Twenty-nine of the protesting 30, the governor pointed out in a news media release, are Republicans; and their stand-pat policy, he contended, makes New York “less secure and our roads less safe.”
“The simple fact is, increasing access to driver’s licenses, tied to increased anti-fraud security measures, is good for public safety and good for homeland security.” Roads are “less safe” when people drive “without a license and without insurance…. It is unlicensed drivers—not immigrants—who are a threat to public safety.”
As for homeland security, the new rule will help, says the governor, since it will "bring an entire population of people into a database that, when necessary, can be used to help law enforcement track down criminals and terrorists.”
Last Sunday’s TimesUnion contained a “debate” on the DMV policy issue. Clashing evaluations were voiced by Brian O’Dwyer, a Manhattan lawyer and head of the Emerald Isle Immigration Center, and James Staudenraus, a leader of the Federation of American Immigrant Reform who was billed as an adviser to a group called 9/11 Families for a Secure America, a group that advances public policies to protect homeland security and public safety.
Mr O’Dwyer credits Governor Spitzer with “a rational response to the facts on the ground. The governor is reinforcing New York's traditional policies aimed at encouraging immigrants to seek police, health and school services without fear of being turned over to immigration authorities, regardless of the immigrant's legal status. That…controls crime, prevents epidemics and keeps immigrants from hiding their children in the shadows instead of sending them to school.”
Moreover. “we all benefit as well when the state encourages all drivers…to legally seek a driver's license, a process that requires passing a driving test and demonstrating an ability to understand the state's motor vehicle laws.”
Especially “offensive,” says Mr O’Dwyer, are “comments by those who suggest the governor's plan will undermine the fight against terrorism. To equate hard-working and productive undocumented immigrants with terrorists is the kind of broad brush bigotry that undermines New York's position as the capital of the world, where diversity should be embraced instead of shunned.

..............................

(WHAT THIS EXERCISE ASKS)
A. Retype the stretch of the passage on New York's driver's license policy from "As for homeland" through "and public safety.".
B. Continue the passage on New York's driver's license policy from the point where it stops.

(EXERCISE DATA)

..............................

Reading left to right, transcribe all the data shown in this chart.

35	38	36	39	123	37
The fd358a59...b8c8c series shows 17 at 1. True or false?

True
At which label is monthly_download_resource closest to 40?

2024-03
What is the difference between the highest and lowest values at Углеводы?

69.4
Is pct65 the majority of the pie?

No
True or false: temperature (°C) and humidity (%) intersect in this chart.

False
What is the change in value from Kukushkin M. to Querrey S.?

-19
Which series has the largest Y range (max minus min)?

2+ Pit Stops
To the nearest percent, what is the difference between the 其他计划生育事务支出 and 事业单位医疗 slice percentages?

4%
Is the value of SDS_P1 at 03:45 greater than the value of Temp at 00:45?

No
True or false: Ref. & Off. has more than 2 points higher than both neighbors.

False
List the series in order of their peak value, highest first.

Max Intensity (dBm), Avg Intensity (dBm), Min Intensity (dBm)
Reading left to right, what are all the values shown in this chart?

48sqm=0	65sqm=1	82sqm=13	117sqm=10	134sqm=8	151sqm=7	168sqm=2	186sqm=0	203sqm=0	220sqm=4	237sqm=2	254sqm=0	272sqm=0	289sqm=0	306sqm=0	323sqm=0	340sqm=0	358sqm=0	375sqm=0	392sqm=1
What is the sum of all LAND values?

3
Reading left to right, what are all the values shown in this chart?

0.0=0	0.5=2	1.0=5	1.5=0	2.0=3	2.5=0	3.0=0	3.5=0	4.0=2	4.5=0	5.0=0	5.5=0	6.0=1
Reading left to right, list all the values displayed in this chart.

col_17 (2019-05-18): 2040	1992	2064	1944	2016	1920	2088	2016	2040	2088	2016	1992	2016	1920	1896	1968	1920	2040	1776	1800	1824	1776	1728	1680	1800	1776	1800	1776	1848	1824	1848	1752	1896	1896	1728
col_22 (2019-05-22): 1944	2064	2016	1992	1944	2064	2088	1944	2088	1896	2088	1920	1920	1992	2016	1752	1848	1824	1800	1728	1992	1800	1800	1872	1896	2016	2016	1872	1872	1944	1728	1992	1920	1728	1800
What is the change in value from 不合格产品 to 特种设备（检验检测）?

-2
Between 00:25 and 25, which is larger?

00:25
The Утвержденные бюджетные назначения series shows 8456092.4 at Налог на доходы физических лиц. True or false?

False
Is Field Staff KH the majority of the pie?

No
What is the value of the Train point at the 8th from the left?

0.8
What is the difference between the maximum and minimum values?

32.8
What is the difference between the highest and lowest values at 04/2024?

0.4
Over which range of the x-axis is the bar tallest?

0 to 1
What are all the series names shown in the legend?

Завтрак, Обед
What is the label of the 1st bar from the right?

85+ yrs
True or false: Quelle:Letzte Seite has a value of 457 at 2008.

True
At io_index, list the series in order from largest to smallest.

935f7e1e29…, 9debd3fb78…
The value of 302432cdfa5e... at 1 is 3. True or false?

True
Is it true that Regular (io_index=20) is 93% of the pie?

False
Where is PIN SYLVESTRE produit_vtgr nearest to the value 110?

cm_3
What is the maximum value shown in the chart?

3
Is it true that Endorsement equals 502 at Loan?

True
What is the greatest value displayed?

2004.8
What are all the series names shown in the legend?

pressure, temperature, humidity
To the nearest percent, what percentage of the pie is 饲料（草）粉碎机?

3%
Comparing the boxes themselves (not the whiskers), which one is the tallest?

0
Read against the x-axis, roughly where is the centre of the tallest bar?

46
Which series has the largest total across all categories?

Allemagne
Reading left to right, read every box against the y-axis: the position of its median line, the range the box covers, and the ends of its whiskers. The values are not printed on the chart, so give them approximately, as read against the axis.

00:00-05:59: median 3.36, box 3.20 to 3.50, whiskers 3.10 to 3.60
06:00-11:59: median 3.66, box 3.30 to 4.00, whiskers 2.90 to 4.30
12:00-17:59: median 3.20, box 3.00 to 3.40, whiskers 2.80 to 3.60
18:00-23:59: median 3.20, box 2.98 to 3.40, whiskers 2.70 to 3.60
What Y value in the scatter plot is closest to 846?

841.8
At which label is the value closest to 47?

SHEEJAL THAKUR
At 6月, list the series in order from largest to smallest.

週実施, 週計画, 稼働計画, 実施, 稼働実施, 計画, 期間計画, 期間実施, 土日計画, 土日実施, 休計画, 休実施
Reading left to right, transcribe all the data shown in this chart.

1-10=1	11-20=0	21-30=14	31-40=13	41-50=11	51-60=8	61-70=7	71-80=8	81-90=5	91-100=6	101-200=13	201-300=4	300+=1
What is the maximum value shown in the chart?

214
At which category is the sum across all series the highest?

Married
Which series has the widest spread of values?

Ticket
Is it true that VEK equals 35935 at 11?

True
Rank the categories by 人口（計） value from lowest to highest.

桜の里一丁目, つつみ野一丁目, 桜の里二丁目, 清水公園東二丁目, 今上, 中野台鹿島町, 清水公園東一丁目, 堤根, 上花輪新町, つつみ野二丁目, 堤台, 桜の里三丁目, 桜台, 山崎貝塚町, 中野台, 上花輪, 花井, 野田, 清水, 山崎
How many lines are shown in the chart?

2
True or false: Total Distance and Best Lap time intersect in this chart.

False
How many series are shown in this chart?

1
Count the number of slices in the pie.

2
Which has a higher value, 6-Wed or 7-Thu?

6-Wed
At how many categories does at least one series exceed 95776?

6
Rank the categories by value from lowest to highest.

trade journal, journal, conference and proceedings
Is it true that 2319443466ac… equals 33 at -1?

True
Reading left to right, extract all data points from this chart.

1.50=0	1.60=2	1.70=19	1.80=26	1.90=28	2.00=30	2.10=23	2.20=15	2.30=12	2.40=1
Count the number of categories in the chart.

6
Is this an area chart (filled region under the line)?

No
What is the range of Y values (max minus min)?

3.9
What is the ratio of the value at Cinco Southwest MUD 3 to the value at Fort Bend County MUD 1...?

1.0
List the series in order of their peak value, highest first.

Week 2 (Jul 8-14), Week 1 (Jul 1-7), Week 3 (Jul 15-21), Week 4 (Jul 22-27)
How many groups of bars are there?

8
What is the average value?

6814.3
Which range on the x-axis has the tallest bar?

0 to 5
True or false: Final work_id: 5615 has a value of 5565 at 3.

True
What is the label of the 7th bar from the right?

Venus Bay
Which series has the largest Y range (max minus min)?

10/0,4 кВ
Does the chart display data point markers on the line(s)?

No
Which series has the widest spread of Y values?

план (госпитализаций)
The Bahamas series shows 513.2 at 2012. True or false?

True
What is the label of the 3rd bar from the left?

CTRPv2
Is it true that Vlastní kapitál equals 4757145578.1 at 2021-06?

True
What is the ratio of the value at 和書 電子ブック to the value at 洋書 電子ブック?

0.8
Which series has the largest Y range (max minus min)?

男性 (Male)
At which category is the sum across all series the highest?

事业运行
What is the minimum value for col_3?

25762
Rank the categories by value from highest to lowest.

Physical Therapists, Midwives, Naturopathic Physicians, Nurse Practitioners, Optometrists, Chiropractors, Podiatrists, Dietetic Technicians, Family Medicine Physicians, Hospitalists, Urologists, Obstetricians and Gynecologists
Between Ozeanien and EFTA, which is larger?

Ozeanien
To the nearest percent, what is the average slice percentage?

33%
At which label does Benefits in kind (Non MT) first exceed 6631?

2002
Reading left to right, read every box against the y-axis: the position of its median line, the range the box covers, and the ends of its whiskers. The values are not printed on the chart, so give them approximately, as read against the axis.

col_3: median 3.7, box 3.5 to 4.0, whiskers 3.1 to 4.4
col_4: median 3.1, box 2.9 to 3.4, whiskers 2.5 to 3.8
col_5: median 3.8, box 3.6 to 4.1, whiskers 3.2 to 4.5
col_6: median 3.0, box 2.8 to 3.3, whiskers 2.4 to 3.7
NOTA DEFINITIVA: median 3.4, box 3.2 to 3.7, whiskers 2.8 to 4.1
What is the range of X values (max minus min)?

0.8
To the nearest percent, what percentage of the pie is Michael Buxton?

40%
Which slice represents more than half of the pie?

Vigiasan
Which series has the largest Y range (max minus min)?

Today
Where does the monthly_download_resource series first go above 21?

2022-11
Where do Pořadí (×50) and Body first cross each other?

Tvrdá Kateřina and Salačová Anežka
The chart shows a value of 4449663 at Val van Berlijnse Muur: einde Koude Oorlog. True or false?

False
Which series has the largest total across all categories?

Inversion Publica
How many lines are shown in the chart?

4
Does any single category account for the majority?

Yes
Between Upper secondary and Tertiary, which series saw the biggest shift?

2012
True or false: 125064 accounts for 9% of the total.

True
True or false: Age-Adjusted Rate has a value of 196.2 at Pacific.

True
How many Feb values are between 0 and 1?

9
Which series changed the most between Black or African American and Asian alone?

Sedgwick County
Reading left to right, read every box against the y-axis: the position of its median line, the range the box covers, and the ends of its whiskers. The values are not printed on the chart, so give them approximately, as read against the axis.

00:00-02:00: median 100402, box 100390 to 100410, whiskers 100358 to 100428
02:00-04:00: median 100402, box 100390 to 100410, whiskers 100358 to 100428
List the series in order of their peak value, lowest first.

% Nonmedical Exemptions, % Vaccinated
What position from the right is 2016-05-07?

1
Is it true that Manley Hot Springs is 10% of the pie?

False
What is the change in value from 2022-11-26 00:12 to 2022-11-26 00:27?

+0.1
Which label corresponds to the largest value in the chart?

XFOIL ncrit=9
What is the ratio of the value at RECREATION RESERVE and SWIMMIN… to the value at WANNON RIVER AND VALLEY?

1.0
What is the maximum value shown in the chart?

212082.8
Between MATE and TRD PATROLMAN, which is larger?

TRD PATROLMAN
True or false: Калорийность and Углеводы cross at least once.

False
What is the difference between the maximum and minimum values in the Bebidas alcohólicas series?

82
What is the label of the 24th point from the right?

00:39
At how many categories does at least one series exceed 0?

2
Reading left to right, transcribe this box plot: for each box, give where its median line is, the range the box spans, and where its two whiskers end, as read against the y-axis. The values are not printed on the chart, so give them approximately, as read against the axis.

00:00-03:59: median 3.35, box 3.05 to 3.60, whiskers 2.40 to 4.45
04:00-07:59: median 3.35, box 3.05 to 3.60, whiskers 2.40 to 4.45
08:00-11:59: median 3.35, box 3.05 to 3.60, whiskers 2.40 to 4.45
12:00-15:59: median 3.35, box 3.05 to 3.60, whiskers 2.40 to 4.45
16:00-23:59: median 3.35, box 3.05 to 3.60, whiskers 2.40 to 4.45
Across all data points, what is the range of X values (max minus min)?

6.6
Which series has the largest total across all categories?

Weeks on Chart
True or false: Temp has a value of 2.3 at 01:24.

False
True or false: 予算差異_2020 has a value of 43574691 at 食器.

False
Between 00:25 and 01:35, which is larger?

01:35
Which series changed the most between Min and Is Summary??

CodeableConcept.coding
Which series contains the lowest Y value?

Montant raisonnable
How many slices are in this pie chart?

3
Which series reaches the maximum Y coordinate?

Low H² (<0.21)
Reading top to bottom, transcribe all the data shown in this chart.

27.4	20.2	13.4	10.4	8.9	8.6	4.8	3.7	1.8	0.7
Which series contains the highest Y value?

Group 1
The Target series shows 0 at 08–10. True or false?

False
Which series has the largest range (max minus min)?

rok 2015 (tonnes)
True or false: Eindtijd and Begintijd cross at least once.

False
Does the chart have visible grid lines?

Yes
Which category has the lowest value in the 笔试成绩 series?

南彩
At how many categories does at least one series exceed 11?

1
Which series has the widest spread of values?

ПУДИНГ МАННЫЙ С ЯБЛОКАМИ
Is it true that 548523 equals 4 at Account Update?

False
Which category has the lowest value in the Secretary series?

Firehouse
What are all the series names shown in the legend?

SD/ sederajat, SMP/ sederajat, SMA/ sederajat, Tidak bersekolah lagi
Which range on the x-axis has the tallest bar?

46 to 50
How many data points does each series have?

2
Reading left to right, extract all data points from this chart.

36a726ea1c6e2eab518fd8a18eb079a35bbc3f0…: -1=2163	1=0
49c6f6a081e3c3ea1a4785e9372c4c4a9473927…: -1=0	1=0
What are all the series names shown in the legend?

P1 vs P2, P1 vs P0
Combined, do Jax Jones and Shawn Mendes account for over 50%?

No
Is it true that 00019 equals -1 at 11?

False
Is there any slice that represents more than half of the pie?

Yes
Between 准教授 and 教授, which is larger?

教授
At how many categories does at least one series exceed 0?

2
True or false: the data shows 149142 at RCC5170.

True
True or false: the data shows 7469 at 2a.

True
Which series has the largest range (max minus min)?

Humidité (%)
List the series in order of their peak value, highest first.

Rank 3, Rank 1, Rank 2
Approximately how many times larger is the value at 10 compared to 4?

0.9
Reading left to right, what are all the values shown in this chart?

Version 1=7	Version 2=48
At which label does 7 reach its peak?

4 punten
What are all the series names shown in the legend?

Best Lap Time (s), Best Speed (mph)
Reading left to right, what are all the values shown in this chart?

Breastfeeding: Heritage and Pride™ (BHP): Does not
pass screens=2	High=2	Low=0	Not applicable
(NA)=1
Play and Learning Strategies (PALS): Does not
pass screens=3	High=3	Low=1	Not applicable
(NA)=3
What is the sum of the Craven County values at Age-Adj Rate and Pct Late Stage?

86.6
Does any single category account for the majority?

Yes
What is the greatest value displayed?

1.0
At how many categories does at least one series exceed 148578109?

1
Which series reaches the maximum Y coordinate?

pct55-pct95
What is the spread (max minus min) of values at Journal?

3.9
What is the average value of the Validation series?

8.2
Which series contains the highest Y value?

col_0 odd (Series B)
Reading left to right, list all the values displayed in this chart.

..............................

(ANSWERS BELOW)
A.
As for homeland security, the new rule will help, says the governor, since it will "bring an entire population of people into a database that, when necessary, can be used to help law enforcement track down criminals and terrorists.”
Last Sunday’s TimesUnion contained a “debate” on the DMV policy issue. Clashing evaluations were voiced by Brian O’Dwyer, a Manhattan lawyer and head of the Emerald Isle Immigration Center, and James Staudenraus, a leader of the Federation of American Immigrant Reform who was billed as an adviser to a group called 9/11 Families for a Secure America, a group that advances public policies to protect homeland security and public safety.

B.
“Instead of criminalizing undocumented immigrants, we should be creating a path to legal residency and citizenship and bring them out of the shadows of economic and social exploitation.”
According to Mr Staudenraus, however, the Spitzer DMV policy “ignores anti-terrorist recommendations of the 9/11 Commission,” violates “the new federal driver’slicense law that sets uniform standards for states to issue licenses, “rewards and encourages illegal immigration,” “facilitates voter fraud through the Motor Voter law, “gives official ID to individuals we know nothing about” and “undermines federal immigration enforcement efforts.”
“Foreign terrorists covet a valid driver's license, because it helps them blend into our society.”
“When states suddenly allow illegal immigrants to get a license, DMV offices are flooded with applicants. Under pressure from a big backlog, homeland security will be compromised.”
The governor, says Mr Staudenraus, has “chosen to pull the pin on a political hand grenade that is entirely of his own making.” He proposes to aggravate instead of alleviating the present “illegal immigration crisis.” “Instead of…rewarding illegal aliens with a driver’s license,” Mr Spitzer “should promote sound policies that discourage illegal immigration.”